You just need a text editor that can support thia format.

MobiusHorizons · on May 4, 2022

So… not a text editor then, right?

pishpash · on May 4, 2022

A Unicode text editor is not an ascii text editor either.

zzo38computer · on May 4, 2022

Actually, I think that it is, if it supports UTF-8 without BOM and does not try to do such things like convert quotation marks into non-ASCII quotation marks automatically, etc.

However, using a proper ASCII text editor would be better, if you do not want Unicode, to avoid many of the problems with Unicode if you are loading an unknown file or copying unknown stuff using clipboard, etc, which may be homoglyphs, reverse text direction override, etc.

(I use vim with exclusively ASCII-only mode, and do not use a Unicode locale, on my computer.)

thayne · on May 4, 2022

So vim with a plugin isn't a text editor?

MobiusHorizons · on May 4, 2022

I just mean, if you _require_ plugins in order to be able to edit the content, then the content can't easily be described as text. It is fine to use a specialized application to edit a file of a non-text format, I have nothing against that, but you have then left the realm of text editor.

As an example of what I mean, if someone wrote a vim plugin that allowed a user to interact with a sqlite file and change the schema or edit raw row values from vim, it could be a really valuable and useful plugin. But the presence or absence of a plugin for some given text editor doesn't change whether a given format is generally considered a format suitable for being edited in a text editor. What it does instead is convert vim into an editor of non-text files.

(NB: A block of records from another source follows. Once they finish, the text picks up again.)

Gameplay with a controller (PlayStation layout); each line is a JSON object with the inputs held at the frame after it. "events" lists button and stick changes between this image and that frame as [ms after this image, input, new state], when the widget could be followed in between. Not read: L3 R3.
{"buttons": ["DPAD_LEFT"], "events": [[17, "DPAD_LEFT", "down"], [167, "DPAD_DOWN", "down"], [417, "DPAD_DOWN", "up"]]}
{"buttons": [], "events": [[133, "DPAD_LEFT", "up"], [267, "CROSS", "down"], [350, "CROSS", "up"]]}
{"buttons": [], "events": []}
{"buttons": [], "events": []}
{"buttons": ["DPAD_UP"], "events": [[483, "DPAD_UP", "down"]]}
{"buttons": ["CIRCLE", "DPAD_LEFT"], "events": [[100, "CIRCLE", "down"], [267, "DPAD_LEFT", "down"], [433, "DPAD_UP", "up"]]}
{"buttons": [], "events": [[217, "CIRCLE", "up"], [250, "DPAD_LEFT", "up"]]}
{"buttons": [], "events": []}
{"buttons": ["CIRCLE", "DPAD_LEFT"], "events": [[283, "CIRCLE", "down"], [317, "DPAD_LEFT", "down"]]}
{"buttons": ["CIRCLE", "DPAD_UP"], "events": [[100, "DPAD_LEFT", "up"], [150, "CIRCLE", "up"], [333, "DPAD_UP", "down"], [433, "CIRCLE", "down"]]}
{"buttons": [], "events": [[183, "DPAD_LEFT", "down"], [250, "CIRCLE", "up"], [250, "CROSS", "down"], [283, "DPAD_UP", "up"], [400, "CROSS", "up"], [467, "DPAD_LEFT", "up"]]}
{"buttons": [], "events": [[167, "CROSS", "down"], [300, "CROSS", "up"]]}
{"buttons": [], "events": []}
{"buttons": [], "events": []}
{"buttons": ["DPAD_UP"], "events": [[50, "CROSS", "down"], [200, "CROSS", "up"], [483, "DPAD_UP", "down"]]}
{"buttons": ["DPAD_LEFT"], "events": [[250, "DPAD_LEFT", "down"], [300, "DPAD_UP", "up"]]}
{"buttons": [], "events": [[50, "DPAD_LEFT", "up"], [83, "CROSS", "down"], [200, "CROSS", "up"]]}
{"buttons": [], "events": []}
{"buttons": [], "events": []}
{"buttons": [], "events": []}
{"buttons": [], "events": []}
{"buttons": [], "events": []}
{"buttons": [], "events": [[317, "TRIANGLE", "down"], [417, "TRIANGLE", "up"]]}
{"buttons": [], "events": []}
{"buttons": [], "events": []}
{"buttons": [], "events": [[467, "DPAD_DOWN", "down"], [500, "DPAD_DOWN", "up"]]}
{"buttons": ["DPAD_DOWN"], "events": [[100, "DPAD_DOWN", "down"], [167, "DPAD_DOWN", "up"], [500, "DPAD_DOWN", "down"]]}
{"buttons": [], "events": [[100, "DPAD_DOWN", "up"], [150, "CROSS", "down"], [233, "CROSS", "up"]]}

I admit that the proposed file format is much closer to being editable in a text editor than a binary format such as sqlite, but the fact that the characters cannot be typed without special functionality suggests that the format is not suitable for a text editor.

thayne · on May 4, 2022

The described format _is_ editable in vim without a plugin. It's just a little awkward, because everything will be on a single line, and you have to use more complicated key commands to enter the delimiters (for example `<C-v><C-6>` for \x1e).

lelanthran · on May 4, 2022

> I just mean, if you _require_ plugins in order to be able to edit the content,

Vim doesn't require plugins (as long as you are editing an existing file, and not trying to create a new one).